In fact - I met Ms. Lumeya, my lovely co-winner, last semester – when we worked together to provide briefings to the UN Committee against Torture on Convention against Torture compliance issues in Vietnam and The Netherlands. Lisa, you’re so fierce and so sharp, and I can’t wait to see the waves you make with your career.

Each of these opportunities was funded by an EJF grant, a generous donor, or WCL. I found each of these opportunities through a professor, an alum, or another student. This community has invested in me. It has fostered (and financed) my growth in ways I could never have dreamed. WCL has provided me numerous ways to get close. To understand the legal issues that the most vulnerable among us face in various corners of the world, starting in my own backyard in rural Arkansas, all the way to the under-funded crises on the other side of the world, the protracted conflicts, the places and the people forgotten by the headlines and who the world has moved on and left behind. WCL has solidified in me that sense of responsibility to my community, not just my local community but to the human family as a whole. To whom much is given, much is expected. Much has been given to me here and invested in me here, especially as a humbled recipient of the Myers Law Society Scholarship that funded my entire third year. I promise to live up to this expectation.
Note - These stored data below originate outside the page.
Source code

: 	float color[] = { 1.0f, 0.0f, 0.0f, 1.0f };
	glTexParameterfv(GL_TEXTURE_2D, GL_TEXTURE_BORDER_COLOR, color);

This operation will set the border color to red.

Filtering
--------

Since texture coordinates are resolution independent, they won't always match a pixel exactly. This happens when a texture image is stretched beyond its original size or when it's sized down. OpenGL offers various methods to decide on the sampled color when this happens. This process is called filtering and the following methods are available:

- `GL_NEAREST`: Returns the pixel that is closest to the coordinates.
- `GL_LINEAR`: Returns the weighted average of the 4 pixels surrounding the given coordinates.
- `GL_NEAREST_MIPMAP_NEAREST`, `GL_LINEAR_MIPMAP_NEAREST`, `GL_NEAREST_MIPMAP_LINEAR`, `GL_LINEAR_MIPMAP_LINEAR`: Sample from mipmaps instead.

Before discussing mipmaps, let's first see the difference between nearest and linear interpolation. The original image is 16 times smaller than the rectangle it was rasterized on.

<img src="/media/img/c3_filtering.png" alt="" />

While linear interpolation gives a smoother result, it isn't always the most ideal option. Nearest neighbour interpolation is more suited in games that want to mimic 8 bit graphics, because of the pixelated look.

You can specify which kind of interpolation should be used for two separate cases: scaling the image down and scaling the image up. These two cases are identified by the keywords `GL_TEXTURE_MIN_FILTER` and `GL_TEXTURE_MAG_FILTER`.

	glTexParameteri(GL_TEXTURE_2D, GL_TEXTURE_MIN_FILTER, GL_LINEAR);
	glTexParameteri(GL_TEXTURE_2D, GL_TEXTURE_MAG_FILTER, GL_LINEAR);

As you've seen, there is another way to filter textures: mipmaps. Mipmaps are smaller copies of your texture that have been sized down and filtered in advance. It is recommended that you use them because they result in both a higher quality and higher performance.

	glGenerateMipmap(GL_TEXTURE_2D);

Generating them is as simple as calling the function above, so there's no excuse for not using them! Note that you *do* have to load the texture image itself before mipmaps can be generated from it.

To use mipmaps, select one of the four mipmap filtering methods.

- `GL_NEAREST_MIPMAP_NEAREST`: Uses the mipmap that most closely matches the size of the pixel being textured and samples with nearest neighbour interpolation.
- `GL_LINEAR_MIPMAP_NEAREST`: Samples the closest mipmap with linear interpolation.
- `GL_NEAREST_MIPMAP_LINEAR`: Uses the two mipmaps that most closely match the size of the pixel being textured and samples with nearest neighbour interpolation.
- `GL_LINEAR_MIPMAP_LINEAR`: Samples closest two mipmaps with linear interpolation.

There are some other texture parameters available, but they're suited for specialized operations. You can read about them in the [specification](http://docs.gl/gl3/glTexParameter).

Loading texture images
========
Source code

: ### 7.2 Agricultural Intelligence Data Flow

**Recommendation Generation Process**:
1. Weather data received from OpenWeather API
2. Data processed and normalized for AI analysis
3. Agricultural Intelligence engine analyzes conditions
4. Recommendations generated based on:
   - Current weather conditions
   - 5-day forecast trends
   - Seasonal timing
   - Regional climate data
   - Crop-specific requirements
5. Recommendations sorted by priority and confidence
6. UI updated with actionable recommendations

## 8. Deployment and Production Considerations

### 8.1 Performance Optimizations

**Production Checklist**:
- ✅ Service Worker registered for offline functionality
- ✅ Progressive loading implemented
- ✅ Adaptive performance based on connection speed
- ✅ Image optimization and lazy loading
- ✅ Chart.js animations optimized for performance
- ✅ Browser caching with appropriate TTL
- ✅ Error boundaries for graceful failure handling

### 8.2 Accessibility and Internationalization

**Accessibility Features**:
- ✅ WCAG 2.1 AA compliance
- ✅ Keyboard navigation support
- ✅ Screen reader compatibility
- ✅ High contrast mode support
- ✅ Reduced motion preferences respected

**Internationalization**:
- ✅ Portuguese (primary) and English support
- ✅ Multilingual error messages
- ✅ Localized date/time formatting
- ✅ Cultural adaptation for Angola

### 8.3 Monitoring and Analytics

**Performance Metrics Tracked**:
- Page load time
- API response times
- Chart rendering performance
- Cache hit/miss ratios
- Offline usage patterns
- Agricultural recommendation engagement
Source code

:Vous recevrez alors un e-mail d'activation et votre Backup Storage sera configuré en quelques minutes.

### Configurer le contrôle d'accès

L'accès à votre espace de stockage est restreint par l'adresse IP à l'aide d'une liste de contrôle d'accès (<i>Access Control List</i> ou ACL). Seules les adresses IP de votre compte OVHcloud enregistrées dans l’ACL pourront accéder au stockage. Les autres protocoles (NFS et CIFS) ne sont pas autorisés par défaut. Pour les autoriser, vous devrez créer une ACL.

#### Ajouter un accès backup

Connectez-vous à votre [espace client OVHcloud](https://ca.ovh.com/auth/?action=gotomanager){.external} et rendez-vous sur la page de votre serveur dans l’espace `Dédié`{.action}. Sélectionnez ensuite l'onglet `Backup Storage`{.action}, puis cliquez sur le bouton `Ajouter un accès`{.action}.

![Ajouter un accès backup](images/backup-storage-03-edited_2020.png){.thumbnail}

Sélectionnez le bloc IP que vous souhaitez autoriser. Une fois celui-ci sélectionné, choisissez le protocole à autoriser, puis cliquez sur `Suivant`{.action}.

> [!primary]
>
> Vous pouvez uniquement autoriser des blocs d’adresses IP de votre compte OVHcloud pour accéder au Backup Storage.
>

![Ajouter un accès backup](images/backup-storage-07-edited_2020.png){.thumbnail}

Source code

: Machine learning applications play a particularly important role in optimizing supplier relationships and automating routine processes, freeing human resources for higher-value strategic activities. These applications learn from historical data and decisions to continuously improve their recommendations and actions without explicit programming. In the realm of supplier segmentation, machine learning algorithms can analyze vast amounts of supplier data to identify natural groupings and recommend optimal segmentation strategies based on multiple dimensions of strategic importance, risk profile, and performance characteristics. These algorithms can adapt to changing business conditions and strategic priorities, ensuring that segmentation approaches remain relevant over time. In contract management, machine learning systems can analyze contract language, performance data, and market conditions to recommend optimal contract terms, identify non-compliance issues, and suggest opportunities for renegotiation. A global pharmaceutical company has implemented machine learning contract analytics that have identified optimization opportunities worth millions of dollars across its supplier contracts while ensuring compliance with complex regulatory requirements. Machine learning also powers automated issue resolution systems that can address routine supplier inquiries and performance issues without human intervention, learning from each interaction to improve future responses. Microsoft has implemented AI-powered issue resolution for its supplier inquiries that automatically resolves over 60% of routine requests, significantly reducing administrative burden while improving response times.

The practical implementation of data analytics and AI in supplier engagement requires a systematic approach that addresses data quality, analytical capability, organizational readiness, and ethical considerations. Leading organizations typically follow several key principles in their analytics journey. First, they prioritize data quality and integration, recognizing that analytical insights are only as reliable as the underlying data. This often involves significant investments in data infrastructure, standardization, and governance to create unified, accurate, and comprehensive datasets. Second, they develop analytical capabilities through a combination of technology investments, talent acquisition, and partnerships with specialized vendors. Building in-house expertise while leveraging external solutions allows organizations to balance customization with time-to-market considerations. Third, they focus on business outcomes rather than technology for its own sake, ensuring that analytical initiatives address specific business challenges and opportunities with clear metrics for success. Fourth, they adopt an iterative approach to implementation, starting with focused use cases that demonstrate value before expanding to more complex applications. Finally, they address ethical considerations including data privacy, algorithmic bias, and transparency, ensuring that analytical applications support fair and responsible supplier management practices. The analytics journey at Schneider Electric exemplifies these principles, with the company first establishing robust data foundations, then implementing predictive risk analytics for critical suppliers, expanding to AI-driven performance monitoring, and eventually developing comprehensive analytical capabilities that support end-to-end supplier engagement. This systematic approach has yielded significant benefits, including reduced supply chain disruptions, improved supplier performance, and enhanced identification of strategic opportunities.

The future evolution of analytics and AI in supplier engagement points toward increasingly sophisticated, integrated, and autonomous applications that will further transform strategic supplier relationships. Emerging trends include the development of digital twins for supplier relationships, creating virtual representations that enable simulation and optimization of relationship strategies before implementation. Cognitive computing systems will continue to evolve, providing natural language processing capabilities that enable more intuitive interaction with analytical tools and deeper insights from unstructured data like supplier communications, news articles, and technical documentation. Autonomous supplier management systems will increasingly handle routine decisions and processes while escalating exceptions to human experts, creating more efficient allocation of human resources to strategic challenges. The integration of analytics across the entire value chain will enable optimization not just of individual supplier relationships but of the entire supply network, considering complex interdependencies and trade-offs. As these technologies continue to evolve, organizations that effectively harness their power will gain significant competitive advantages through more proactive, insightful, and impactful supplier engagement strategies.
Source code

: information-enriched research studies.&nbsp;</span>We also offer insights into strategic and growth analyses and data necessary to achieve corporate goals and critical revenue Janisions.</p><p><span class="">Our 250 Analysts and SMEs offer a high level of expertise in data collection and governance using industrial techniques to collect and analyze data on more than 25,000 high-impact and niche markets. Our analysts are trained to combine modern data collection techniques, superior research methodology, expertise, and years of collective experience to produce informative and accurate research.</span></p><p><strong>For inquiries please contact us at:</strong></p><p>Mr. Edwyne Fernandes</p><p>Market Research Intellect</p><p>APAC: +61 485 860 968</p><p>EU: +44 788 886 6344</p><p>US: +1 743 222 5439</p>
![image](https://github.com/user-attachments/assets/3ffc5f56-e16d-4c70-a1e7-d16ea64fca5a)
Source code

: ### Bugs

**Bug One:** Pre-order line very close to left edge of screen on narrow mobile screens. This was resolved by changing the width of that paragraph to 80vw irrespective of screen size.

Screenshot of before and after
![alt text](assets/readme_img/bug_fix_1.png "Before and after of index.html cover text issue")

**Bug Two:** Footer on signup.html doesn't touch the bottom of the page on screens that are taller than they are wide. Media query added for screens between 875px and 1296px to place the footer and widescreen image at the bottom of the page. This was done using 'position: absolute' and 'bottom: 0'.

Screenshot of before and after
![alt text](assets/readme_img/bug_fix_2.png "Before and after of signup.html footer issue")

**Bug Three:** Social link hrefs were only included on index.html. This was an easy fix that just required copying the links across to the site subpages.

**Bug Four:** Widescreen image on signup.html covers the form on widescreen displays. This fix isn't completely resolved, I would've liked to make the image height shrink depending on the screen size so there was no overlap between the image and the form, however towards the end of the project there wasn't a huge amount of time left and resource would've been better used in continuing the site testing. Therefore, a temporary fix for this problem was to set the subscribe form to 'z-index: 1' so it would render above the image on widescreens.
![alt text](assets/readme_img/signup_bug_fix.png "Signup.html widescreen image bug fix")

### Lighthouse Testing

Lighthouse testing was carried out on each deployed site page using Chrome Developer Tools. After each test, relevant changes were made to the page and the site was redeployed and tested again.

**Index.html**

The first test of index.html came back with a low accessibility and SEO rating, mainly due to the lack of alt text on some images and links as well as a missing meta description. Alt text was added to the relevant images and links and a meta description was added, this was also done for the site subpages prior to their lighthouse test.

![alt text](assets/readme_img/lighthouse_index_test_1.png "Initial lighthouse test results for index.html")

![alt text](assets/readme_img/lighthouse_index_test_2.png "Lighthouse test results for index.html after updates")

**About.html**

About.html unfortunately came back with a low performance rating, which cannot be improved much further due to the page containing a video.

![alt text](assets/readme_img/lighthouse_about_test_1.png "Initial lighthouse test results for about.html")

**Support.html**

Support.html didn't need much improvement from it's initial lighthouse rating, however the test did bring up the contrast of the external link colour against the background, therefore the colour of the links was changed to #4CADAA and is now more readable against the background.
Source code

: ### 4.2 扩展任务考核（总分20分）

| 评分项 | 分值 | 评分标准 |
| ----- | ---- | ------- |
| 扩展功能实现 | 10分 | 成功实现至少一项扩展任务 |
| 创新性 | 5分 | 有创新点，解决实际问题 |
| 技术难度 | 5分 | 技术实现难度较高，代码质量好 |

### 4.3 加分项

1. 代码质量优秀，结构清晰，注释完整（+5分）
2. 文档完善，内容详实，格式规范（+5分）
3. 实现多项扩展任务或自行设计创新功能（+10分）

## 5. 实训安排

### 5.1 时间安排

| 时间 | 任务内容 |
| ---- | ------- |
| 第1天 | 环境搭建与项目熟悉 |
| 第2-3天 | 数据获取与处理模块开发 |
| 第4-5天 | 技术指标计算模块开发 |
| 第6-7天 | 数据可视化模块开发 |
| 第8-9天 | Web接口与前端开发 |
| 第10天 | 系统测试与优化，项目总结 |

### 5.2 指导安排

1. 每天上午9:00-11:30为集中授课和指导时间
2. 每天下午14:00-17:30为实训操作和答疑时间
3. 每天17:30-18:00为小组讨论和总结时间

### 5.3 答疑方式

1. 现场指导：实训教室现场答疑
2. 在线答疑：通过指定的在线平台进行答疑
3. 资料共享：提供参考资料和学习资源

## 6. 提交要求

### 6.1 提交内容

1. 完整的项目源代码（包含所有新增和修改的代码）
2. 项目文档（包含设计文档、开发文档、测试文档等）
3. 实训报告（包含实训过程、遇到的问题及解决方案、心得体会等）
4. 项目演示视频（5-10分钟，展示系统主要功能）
A few thank yous are in order – To the Myers Law Society, the generous alum and friends of the school who funded this scholarship, to Professors Carle, Leiter, and Green Coleman, and anyone who had a hand in this selection process – thank you for your time and effort you contribute through this process. Thank you for your kindness, your trust, and your investment. I’m so honored to claim this award, and I can’t even begin to tell you how you’ve changed my stars.

To Musa, thank you for being the most patient partner. You’ve been a gracious test subject for my advocacy pitches and my favorite person to talk with about war crimes over Chinese takeout. You help me calibrate my boundless passion into directed purpose, you challenge me, and I’m grateful you’ve let me lean on you through law school.

To my mom, dad and brother who can’t be here tonight, but who I would not be before you all without. I know the depths of the sacrifices you made, the dreams you had that you put off, and the hard choices you had to make to be sure I had the best education Arkansas could offer. You drove me an hour each way to school for years, paid thousands of dollars in tuition and went without to invest in me and to see me succeed and to give me the greatest gift – an outstanding education. You’ve never doubted me. There aren’t enough words to say thank you.

In today’s turmoil, the uncertainness and the fears many of us share – I want you all to know: Your investments in young lawyers are more valuable now than ever. Not only your monetary investments (but those too) and the time spent teaching skills and imparting knowledge, instilling the desire in the next generation of lawyers to continue your work and build a more just world for all of us… Where fewer and fewer of those barriers exist so that more and more of our human family can prosper. 

If I can say anything about WCL – the present may be bleak, but the future looks bright, and it starts here. I know the student leaders in this room will cherish your investments and take the torch forward – and in the WCL way, continue to champion what matters.